GOP Tax Bill Almost Certain To Hurt MBAs

House Speaker Paul Ryan talks about the GOP tax bill during a news conference at the U.S. Capitol on November 7

An MBA may be about to get much more expensive thanks to the tax reform bill now working its way through Congress.

The legislation currently under consideration in the U.S. House includes a provision that would eliminate what is known as the miscellaneous itemized deduction for work-related education. The deduction allows students to deduct the amount of tuition exceeding 2% of the student’s adjusted gross income for the year. On Friday (November 10), the Senate Finance Committee unveiled its version bill that includes a similar provision — making it all but certain that the deduction is living on borrowed time, Columbia Business School Professor Robert Willens says.

“The bill eliminates deductions for expenses incurred by an employee in carrying on his or her trade or business. As you know, education expenses are deductible only if, among other requirements, they are paid or incurred during the taxable year in carrying on a trade or business,” Willens tells Poets&Quants. “What both bills are doing are eliminating — unceremoniously and with great prejudice — any deduction for unreimbursed business expenses incurred by an employee. And in my experience 98% to 99% of MBAs are relying on that provision to justify deductions.”
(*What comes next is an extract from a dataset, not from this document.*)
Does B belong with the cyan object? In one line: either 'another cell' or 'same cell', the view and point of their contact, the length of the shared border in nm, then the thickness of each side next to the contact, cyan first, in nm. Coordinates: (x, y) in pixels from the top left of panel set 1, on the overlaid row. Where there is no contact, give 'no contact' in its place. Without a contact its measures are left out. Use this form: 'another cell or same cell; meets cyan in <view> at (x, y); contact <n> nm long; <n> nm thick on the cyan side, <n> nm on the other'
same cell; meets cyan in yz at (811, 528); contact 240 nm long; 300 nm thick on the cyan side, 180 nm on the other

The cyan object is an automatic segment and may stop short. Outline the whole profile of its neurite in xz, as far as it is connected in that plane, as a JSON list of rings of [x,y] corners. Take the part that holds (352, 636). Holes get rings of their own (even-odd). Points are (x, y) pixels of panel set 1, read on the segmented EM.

Columbia Professor Robert Willens

The Tax Cuts and Jobs Act of 2017 may get a vote in the House as soon as Wednesday (November 15), and the GOP, which controls both chambers, has targeted January for the law to go into effect. President Donald Trump, eyeing his first legislative victory, is certain to sign any bill that emerges from Congress. For MBAs or those still studying to get their graduate degree, a major avenue for recompense of educational expenses may be about to close.

Under current law, to qualify for a deduction students must meet three requirements: first, that the education is either required by the person’s employer or by law to maintain the person’s job, status, or salary, and the education must serve a genuine business purpose for the employer; or that the education maintains or improves the skills needed in the person’s current work. The second requirement is that the education not be needed to meet the minimum educational requirements for the individual’s current trade or business. And finally, that the education not be part of a program of study that qualifies the individual for a new trade or business.

The new act threatens to eliminate five other tax breaks related to higher education: the Tuition and Fees deduction, the Hope credit, the Lifetime Learning Credit, Education Assistance Programs, and Qualified Tuition Reduction plans. But the miscellaneous itemized deduction for work-related education is the biggest and most frequently used tax break among them. Consider this scenario offered by William Perez, senior accountant at tax firm Visor: A student working as a product manager enrolls in an evening and weekend MBA program at a top-tier university. She earns $100,000 in salary, and paid $45,000 in tuition last year. Her federal income tax liability without the work-related education deduction was $18,738.

“But with the work-related education deduction, her federal income tax liability is $12,844,” Perez writes. “In other words, the work-related education deduction reduced her federal tax liability by $5,894.”


If the Tax Cuts and Jobs Act of 2017 passes, all may not be lost for students looking to offset their educational expenses, Perez says. He points to the American Opportunity Tax Credit, which the act proposes to expand to allow students to take a tax credit for their fifth year of post-secondary education expenses. “MBA students also might be able to seek tax-free reimbursement from their employer if their education qualifies as a working-condition fringe benefit,” Perez says.

Willens, however, is more circumspect about the odds of successfully deducting educational expenses if the act passes as currently drafted by both the House and Senate. “The only MBAs who would be permitted to deduct their educational expenses, assuming all of the other requirements for deductibility are met, are those who have been and will continue to be self-employed following graduation,” he says. “In my experience, this is just small sliver of the students, almost all of whom go on to become employees of large organizations, on Wall Street and elsewhere. I reported this information to my class last Thursday and the groans were audible.”

Willens says if they can afford it, students might want to pay for as much as they can before the new law takes effect as expected in January. “You can’t avoid the ultimate impact, but since it’s scheduled to go into effect for 2018, it might make sense to pay as much tuition as you possibly can in 2017,” he says. “One of the strategies people use is to prepay expenses in cases where tax rates are declining or in cases where items will no longer be deductible in the next year. Prepaying, if students can do it, would be a good idea.”


It’s important to remember, Perez says, that nothing is set in stone yet: The new act is not yet law, and anything can change between now and when Donald Trump affixes his signature. But Willens, at least, is not optimistic.

“It looks like the era of deducting education expenses has come to a screeching halt,” Willens says. “And it’s going to have a bad effect on business education across the board. With the mortgage interest deduction, people are worried that’s going to have a profound effect on the housing market. I would assume this would have maybe an equal effect on the MBA market.

“What this amounts to: It’s going to raise the real cost of an MBA. The after-tax cost of pursuing an MBA is going to increase, in some cases substantially.”